TRY IT >>
Begin at the line below that has "Work out your All-in-One node's identity" and stop after the line that has "password to you.". Please restate only those lines, word for word.

RECORDS FOR THE EXERCISE Block Start

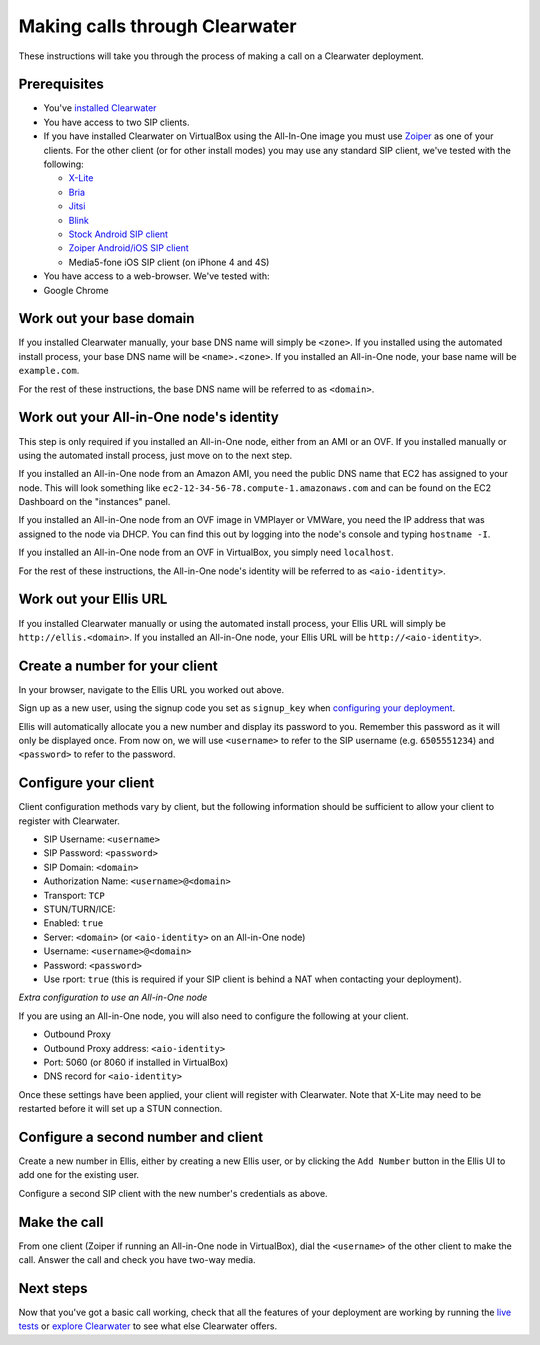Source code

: Making calls through Clearwater
===============================

These instructions will take you through the process of making a call on
a Clearwater deployment.

Prerequisites
-------------

-  You've `installed Clearwater <Installation_Instructions.html>`__
-  You have access to two SIP clients.
-  If you have installed Clearwater on VirtualBox using the All-In-One
   image you must use `Zoiper <http://www.zoiper.com/en>`__ as one of
   your clients. For the other client (or for other install modes) you
   may use any standard SIP client, we've tested with the following:

   -  `X-Lite <http://www.counterpath.com/x-lite.html>`__
   -  `Bria <http://www.counterpath.com/bria/>`__
   -  `Jitsi <https://jitsi.org/>`__
   -  `Blink <http://icanblink.com/>`__
   -  `Stock Android SIP
      client <Configuring_the_native_Android_SIP_client.html>`__
   -  `Zoiper Android/iOS SIP
      client <Configuring_Zoiper_Android_iOS_Client.html>`__
   -  Media5-fone iOS SIP client (on iPhone 4 and 4S)

-  You have access to a web-browser. We've tested with:
-  Google Chrome

Work out your base domain
-------------------------

If you installed Clearwater manually, your base DNS name will simply be
``<zone>``. If you installed using the automated install process, your
base DNS name will be ``<name>.<zone>``. If you installed an All-in-One
node, your base name will be ``example.com``.

For the rest of these instructions, the base DNS name will be referred
to as ``<domain>``.

Work out your All-in-One node's identity
----------------------------------------

This step is only required if you installed an All-in-One node, either
from an AMI or an OVF. If you installed manually or using the automated
install process, just move on to the next step.

If you installed an All-in-One node from an Amazon AMI, you need the
public DNS name that EC2 has assigned to your node. This will look
something like ``ec2-12-34-56-78.compute-1.amazonaws.com`` and can be
found on the EC2 Dashboard on the "instances" panel.

If you installed an All-in-One node from an OVF image in VMPlayer or
VMWare, you need the IP address that was assigned to the node via DHCP.
You can find this out by logging into the node's console and typing
``hostname -I``.

If you installed an All-in-One node from an OVF in VirtualBox, you
simply need ``localhost``.

For the rest of these instructions, the All-in-One node's identity will
be referred to as ``<aio-identity>``.

Work out your Ellis URL
-----------------------

If you installed Clearwater manually or using the automated install
process, your Ellis URL will simply be ``http://ellis.<domain>``. If you
installed an All-in-One node, your Ellis URL will be
``http://<aio-identity>``.

Create a number for your client
-------------------------------

In your browser, navigate to the Ellis URL you worked out above.

Sign up as a new user, using the signup code you set as ``signup_key``
when `configuring your
deployment <Installing_a_Chef_workstation.html#add-deployment-specific-configuration>`__.

Ellis will automatically allocate you a new number and display its
password to you. Remember this password as it will only be displayed
once. From now on, we will use ``<username>`` to refer to the SIP
username (e.g. ``6505551234``) and ``<password>`` to refer to the
password.

Configure your client
---------------------

Client configuration methods vary by client, but the following
information should be sufficient to allow your client to register with
Clearwater.

-  SIP Username: ``<username>``
-  SIP Password: ``<password>``
-  SIP Domain: ``<domain>``
-  Authorization Name: ``<username>@<domain>``
-  Transport: ``TCP``
-  STUN/TURN/ICE:
-  Enabled: ``true``
-  Server: ``<domain>`` (or ``<aio-identity>`` on an All-in-One node)
-  Username: ``<username>@<domain>``
-  Password: ``<password>``
-  Use rport: ``true`` (this is required if your SIP client is behind a
   NAT when contacting your deployment).

*Extra configuration to use an All-in-One node*

If you are using an All-in-One node, you will also need to configure the
following at your client.

-  Outbound Proxy
-  Outbound Proxy address: ``<aio-identity>``
-  Port: 5060 (or 8060 if installed in VirtualBox)
-  DNS record for ``<aio-identity>``

Once these settings have been applied, your client will register with
Clearwater. Note that X-Lite may need to be restarted before it will set
up a STUN connection.

Configure a second number and client
------------------------------------

Create a new number in Ellis, either by creating a new Ellis user, or by
clicking the ``Add Number`` button in the Ellis UI to add one for the
existing user.

Configure a second SIP client with the new number's credentials as
above.

Make the call
-------------

From one client (Zoiper if running an All-in-One node in VirtualBox),
dial the ``<username>`` of the other client to make the call. Answer the
call and check you have two-way media.

Next steps
----------

Now that you've got a basic call working, check that all the features of
your deployment are working by running the `live
tests <Running_the_live_tests.html>`__ or `explore
Clearwater <Exploring_Clearwater.html>`__ to see what else Clearwater
offers.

RECORDS FOR THE EXERCISE Block End

ANSWER AREA >>
Work out your All-in-One node's identity
----------------------------------------

This step is only required if you installed an All-in-One node, either
from an AMI or an OVF. If you installed manually or using the automated
install process, just move on to the next step.

If you installed an All-in-One node from an Amazon AMI, you need the
public DNS name that EC2 has assigned to your node. This will look
something like ``ec2-12-34-56-78.compute-1.amazonaws.com`` and can be
found on the EC2 Dashboard on the "instances" panel.

If you installed an All-in-One node from an OVF image in VMPlayer or
VMWare, you need the IP address that was assigned to the node via DHCP.
You can find this out by logging into the node's console and typing
``hostname -I``.

If you installed an All-in-One node from an OVF in VirtualBox, you
simply need ``localhost``.

For the rest of these instructions, the All-in-One node's identity will
be referred to as ``<aio-identity>``.

Work out your Ellis URL
-----------------------

If you installed Clearwater manually or using the automated install
process, your Ellis URL will simply be ``http://ellis.<domain>``. If you
installed an All-in-One node, your Ellis URL will be
``http://<aio-identity>``.

Create a number for your client
-------------------------------

In your browser, navigate to the Ellis URL you worked out above.

Sign up as a new user, using the signup code you set as ``signup_key``
when `configuring your
deployment <Installing_a_Chef_workstation.html#add-deployment-specific-configuration>`__.

Ellis will automatically allocate you a new number and display its
password to you. Remember this password as it will only be displayed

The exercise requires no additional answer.